Activity: In the appointments text below, reproduce word for word the passage that runs from "Psychologist Leonard Carmichael, 53, to" up to and including "friends and trustees.".

Text provided:
★ ★ ★

Monday, Apr. 21, 1952
Appointments of the Week
Chemist James Stacy Coles, 38, appointed to succeed Kenneth C. M. Sills (TIME, May 24, 1948) as president of Bowdoin College. An expert on explosives, friendly "Spike" Coles got his Ph.D. at Columbia, became professor and later dean at Brown University, was voted by the girls at Pembroke (Brown's feminine adjunct) their most popular professor.
Psychologist Leonard Carmichael, 53, to succeed Ornithologist Alexander Wetmore as secretary of the Smithsonian Institution, affectionately known as the "nation's attic." A Harvard Ph.D., Carmichael became a full professor at Brown at 29, moved on to be dean of the arts and science faculty at the University of Rochester, in 1938 was made president of Tufts College.
Art Professor Hugh F. McKean, 43, to succeed Paul A. Wagner as president of Rollins College. A longtime Rollins faculty man, McKean took over as acting president after the famous Rollins row, when Wagner tried to fire a third of the faculty as an "economy measure" (TIME, March 19, 1951 et seq.). Last week, McKean started off his term with the glowing announcement that he was out to get $10 million by 1960. First bit for the kitty: $100,000, donated by the college's friends and trustees.

★ ★ ★

Source information:
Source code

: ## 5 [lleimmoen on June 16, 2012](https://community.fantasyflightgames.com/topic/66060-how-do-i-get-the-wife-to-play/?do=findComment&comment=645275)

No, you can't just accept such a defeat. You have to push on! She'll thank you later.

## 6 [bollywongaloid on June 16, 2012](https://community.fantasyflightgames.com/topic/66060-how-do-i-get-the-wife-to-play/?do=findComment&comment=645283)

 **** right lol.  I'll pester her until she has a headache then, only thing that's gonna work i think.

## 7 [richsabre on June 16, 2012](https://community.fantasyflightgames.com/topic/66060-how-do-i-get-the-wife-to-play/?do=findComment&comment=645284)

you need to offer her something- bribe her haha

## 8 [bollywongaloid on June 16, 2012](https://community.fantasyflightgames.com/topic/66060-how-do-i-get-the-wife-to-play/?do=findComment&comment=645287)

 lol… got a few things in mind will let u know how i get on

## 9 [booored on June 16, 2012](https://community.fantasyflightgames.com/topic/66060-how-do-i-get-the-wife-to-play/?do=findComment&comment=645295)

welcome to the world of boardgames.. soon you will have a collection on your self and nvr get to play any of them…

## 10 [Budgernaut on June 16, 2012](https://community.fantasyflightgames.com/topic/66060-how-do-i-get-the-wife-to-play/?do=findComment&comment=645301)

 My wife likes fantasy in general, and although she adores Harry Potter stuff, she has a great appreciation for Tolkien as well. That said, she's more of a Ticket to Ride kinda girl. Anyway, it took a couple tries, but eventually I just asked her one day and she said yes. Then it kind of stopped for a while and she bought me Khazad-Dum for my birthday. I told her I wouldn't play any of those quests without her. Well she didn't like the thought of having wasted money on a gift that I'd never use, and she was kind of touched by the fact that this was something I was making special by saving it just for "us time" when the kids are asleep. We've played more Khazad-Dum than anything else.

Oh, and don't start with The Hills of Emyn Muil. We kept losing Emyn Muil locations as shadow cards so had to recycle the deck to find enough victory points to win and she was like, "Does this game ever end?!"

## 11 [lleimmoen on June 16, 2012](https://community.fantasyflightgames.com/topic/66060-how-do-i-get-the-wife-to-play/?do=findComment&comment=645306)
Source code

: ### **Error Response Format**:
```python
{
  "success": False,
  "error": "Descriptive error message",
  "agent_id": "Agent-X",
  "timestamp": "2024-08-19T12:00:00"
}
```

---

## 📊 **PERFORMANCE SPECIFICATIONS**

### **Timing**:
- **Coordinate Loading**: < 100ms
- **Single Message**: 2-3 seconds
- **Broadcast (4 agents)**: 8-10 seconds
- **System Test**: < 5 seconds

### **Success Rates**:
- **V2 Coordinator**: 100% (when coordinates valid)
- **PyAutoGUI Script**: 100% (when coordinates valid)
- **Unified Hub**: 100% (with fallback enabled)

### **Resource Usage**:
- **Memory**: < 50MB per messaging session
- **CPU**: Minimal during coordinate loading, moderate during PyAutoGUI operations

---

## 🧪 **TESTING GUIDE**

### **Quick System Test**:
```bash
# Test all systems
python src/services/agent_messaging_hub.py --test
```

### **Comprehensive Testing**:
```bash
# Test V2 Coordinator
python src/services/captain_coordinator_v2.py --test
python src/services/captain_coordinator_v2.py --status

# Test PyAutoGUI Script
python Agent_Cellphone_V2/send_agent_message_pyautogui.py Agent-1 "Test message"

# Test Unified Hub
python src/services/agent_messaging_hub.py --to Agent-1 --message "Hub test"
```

★ ★ ★

Finished exercise:
Psychologist Leonard Carmichael, 53, to succeed Ornithologist Alexander Wetmore as secretary of the Smithsonian Institution, affectionately known as the "nation's attic." A Harvard Ph.D., Carmichael became a full professor at Brown at 29, moved on to be dean of the arts and science faculty at the University of Rochester, in 1938 was made president of Tufts College.
Art Professor Hugh F. McKean, 43, to succeed Paul A. Wagner as president of Rollins College. A longtime Rollins faculty man, McKean took over as acting president after the famous Rollins row, when Wagner tried to fire a third of the faculty as an "economy measure" (TIME, March 19, 1951 et seq.). Last week, McKean started off his term with the glowing announcement that he was out to get $10 million by 1960. First bit for the kitty: $100,000, donated by the college's friends and trustees.